_WHAT YOU NEED TO DO_
In the listing below, rewrite the lines from the one with "magaddal viheted." to the one with "Ne hagyd, hogy a technológiai akadályok", changing "DPI" to "CPI" and leaving everything else the same.

Collected data:
::::::::
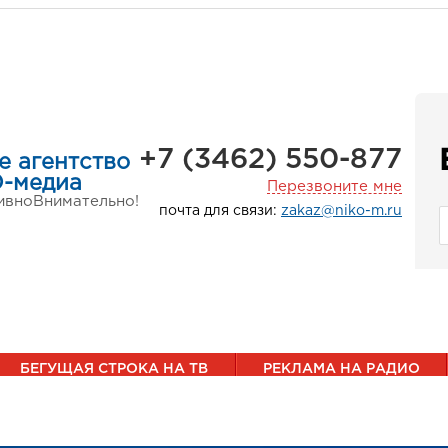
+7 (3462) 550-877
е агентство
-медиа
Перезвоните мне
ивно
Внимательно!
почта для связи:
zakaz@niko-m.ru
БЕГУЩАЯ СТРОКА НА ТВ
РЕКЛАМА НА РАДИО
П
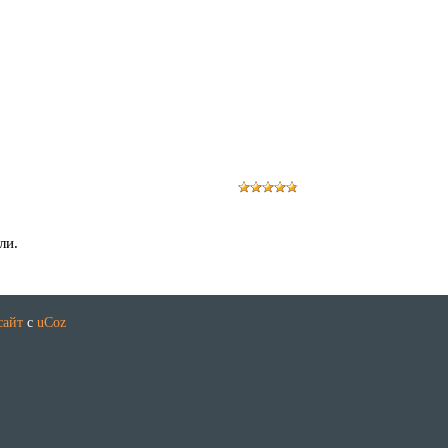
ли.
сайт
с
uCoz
::::::::
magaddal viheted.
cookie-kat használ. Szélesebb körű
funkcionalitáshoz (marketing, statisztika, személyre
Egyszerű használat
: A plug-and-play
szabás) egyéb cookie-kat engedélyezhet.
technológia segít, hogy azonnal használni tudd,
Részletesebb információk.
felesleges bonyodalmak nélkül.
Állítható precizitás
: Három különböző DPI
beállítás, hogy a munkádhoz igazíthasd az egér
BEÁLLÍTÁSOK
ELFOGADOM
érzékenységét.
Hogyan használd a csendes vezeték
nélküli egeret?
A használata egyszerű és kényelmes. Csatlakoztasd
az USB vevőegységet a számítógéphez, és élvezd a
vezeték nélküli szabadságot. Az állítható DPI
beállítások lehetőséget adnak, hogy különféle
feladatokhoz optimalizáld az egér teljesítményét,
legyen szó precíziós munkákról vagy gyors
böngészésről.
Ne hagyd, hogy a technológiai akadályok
::::::::
_SOLUTION TO THIS EXERCISE_
magaddal viheted.
cookie-kat használ. Szélesebb körű
funkcionalitáshoz (marketing, statisztika, személyre
Egyszerű használat
: A plug-and-play
szabás) egyéb cookie-kat engedélyezhet.
technológia segít, hogy azonnal használni tudd,
Részletesebb információk.
felesleges bonyodalmak nélkül.
Állítható precizitás
: Három különböző CPI
beállítás, hogy a munkádhoz igazíthasd az egér
BEÁLLÍTÁSOK
ELFOGADOM
érzékenységét.
Hogyan használd a csendes vezeték
nélküli egeret?
A használata egyszerű és kényelmes. Csatlakoztasd
az USB vevőegységet a számítógéphez, és élvezd a
vezeték nélküli szabadságot. Az állítható CPI
beállítások lehetőséget adnak, hogy különféle
feladatokhoz optimalizáld az egér teljesítményét,
legyen szó precíziós munkákról vagy gyors
böngészésről.
Ne hagyd, hogy a technológiai akadályok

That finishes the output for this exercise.